TEXT UNDER STUDY:
┌──
Early stage companies get it, and they’re all about building teams of people that work well together and actually like one another. I want to be on a team that completes meaningful projects that help to move the company forward, and I want to do those projects with people who feel the same way. When speaking with a client of ours, he explained a relatively unorthodox part of their interview process called the canoe test.

After each interview, the interviewer needs to be able to answer a very simple question about the applicant, “If you were alone in a canoe with just this person, would you throw them overboard and paddle away?” They obviously evalutate other characteristics as well, but this makes a ton of sense to me. These companies want to do big things and rely on their employees to be a huge part of it, so why not be one of those employees?

3. Development - You will learn everything, especially if you start in a biz dev role. I have had very limited experiences working in larger organizations, but all of my miserable buddies complain that they are doing the same thing every day and that they hate their jobs. That also makes sense to me, I would be bored out of mind mainly because I wasn’t learning anything new!

Within weeks of starting, I was comfortable talking about our company to anyone, in any way: in person, on the phone, presenting to a room of clients, through email, literally anyone. How? Because they let me. My boss encouraged me to go to events and talk about what we do, and he brought me to meet clients and university deans, but mainly because I started working in business development.

If you’re going to work in one of these places, you have to buy in. They won’t hire you unless you are bought in. What we’ve found at LaunchSource is that a business development role is the best way to learn all of this. You are constantly talking to and emailing prospects about your company and what it does and how it makes its customers successful. That skill is invaluable anywhere you go. You also learn how to set up next steps, how to listen, and how to respond to what someone says, not just to talk when it’s your turn to talk.

You learn all of that doing your actual job, but you will do so much more than that. I’ve learned so many other lessons from simply being here, lessons I would never have learned in a manual, and from things that I needed to mess up a few times until I realized what I was doing wrong. The other piece is learning by example. I’ve learned so much from our own team, but also from all of the fantastic people we work with.
└──
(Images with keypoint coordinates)
┌──
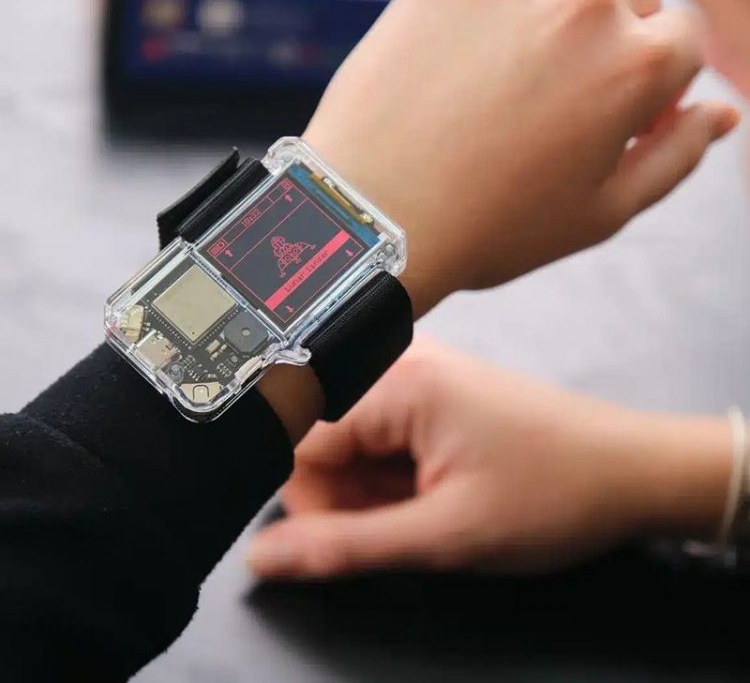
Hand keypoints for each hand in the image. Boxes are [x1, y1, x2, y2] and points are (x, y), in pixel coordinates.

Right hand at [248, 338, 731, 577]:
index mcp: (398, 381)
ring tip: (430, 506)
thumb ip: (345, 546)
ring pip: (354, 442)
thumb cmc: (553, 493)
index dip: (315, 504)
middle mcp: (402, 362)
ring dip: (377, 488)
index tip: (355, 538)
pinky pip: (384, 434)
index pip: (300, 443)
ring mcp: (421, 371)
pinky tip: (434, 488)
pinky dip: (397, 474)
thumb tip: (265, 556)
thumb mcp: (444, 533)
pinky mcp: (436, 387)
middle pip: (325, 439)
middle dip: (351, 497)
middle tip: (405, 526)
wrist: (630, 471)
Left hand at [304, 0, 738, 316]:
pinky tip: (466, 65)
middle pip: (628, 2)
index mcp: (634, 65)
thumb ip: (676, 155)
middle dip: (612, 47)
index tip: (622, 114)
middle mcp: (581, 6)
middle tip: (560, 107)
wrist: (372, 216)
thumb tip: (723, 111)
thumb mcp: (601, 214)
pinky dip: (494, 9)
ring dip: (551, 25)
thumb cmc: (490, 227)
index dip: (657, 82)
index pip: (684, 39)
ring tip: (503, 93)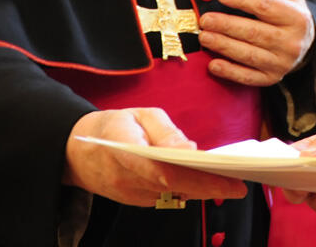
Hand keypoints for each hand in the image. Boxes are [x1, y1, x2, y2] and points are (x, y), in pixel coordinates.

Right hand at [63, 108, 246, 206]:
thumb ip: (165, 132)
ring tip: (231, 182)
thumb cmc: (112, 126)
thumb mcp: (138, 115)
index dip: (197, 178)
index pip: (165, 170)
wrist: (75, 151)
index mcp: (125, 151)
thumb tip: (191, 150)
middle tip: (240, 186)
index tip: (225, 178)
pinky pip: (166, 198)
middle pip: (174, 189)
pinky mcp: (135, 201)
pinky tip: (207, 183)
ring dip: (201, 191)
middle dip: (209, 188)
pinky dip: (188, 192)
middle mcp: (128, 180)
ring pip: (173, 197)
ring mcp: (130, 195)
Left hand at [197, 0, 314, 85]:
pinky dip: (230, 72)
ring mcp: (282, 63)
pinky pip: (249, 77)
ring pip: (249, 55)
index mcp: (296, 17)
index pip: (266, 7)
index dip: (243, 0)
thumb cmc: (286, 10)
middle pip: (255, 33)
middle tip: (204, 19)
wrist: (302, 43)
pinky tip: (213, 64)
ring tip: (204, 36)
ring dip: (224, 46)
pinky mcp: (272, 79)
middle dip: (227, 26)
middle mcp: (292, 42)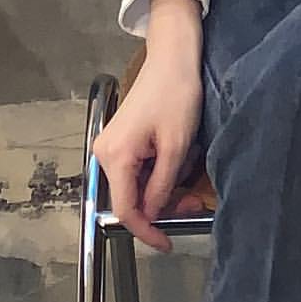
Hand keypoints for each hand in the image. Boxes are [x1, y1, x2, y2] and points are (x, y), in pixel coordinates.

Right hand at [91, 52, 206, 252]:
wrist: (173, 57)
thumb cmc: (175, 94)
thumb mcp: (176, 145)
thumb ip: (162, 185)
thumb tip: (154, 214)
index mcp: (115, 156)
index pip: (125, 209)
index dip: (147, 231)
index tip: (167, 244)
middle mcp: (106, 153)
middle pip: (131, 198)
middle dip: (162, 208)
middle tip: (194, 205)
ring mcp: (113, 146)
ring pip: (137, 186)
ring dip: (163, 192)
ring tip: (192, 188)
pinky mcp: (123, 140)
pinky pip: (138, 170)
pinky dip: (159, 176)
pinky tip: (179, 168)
└──
┌──
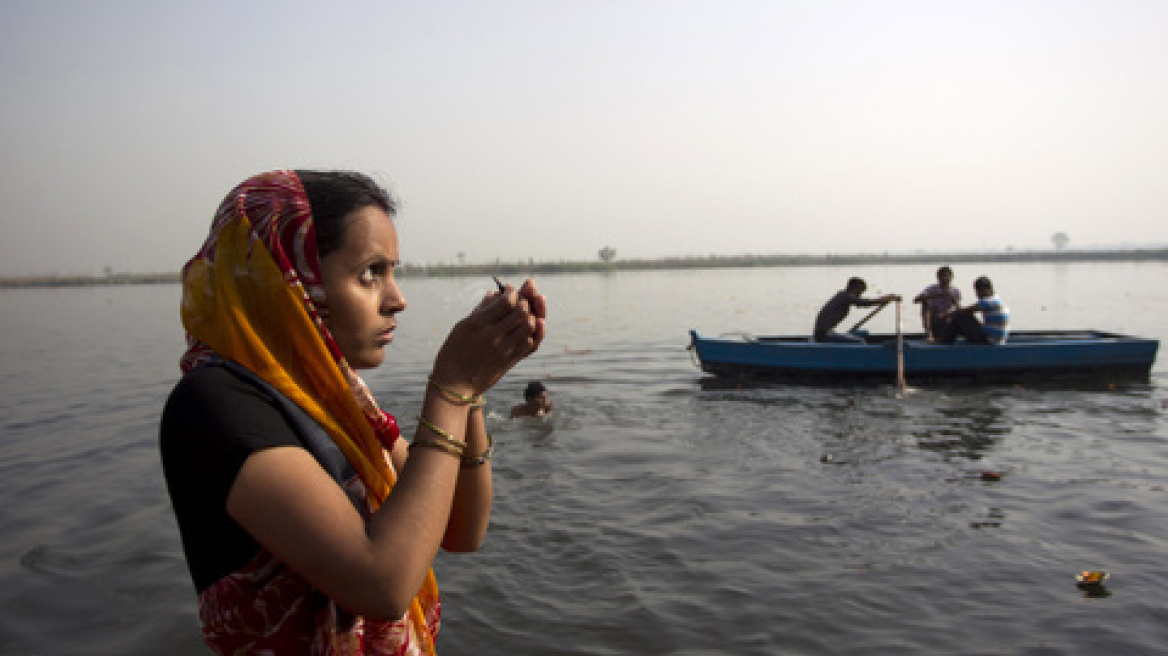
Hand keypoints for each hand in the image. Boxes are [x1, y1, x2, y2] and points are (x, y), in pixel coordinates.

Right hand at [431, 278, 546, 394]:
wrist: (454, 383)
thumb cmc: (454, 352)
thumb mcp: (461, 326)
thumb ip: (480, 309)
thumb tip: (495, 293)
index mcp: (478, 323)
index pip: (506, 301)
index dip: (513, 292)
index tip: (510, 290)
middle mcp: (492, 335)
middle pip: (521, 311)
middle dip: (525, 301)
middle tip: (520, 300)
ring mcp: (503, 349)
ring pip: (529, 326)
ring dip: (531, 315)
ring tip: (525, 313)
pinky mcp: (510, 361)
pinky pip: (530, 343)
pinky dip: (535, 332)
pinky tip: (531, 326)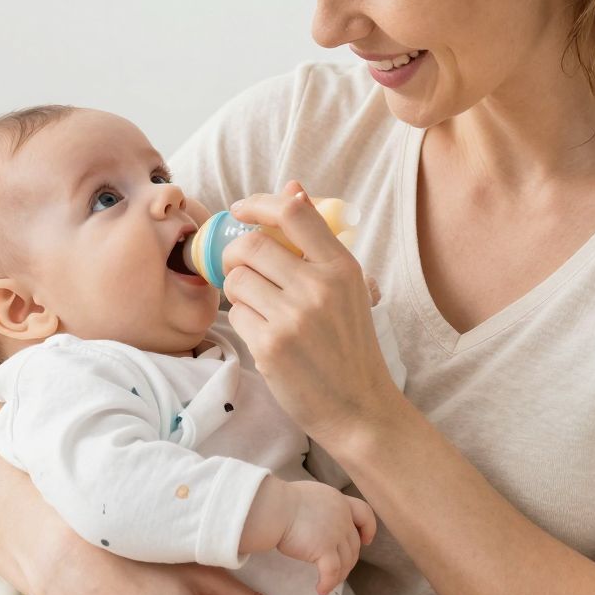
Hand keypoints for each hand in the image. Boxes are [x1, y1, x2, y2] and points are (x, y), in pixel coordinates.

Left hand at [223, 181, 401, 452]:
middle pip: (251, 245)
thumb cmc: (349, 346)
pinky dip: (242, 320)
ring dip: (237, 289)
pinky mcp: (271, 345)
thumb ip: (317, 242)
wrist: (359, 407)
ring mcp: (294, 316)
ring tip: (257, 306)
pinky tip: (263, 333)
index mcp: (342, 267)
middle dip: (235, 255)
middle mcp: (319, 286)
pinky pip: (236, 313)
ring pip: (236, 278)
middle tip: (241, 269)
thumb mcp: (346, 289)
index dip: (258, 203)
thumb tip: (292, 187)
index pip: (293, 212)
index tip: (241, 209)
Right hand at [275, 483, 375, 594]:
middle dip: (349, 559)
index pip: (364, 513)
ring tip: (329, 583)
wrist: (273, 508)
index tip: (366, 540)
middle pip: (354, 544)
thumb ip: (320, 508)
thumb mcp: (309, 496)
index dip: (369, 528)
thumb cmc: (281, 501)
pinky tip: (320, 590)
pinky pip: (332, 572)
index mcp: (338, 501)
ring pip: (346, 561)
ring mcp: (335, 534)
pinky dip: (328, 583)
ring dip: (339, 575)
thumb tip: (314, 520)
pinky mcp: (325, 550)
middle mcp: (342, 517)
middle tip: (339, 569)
└──
REQUIREMENT: Can you extend the piece about working at early-stage companies by writing what comes after its final paragraph?

TASK RESPONSE:
4. Recognition - Millenials love to build things, we’ve all heard that one. I love to build things, looks like they nailed the stereotype there. We are motivated by the importance of what we are doing. Give me a meaningless task and I will put zero effort into it, but if I understand that something has worth, and that it will help us to do something awesome, I will put my headphones in and beat up my keyboard until it is the best thing ever done. But once I’ve finished all that, I want to be recognized for it, and that’s ok.

Maybe we did get too many participation trophies growing up, but who cares? What’s done is done. When we do well, we want a pat on the back. We want to learn and to be a part of something that appreciates that we are a part of it. My personal favorite thing is to take on a task and to find a better way to do it than how it’s currently being done. It strokes my ego just right when I am the one who figured it out, and in an early stage company, that is also ok. To my boss, that is simply an improved internal efficiency which saves us time and money every day from now until someone one-ups me and finds an even better way.

Anyway, from one entitled millennial to another, go get a job at an early stage company and absolutely kill it. Be weird and different and challenge things that don’t make sense. Find that better way. Embrace the generational stigma and solve problems, learn everything you can, and I promise you’ll get that pat on your back you've always wanted. In the beginning, companies need employees that want to get shit done, who are constantly seeking more responsibility and development, so what better place to start?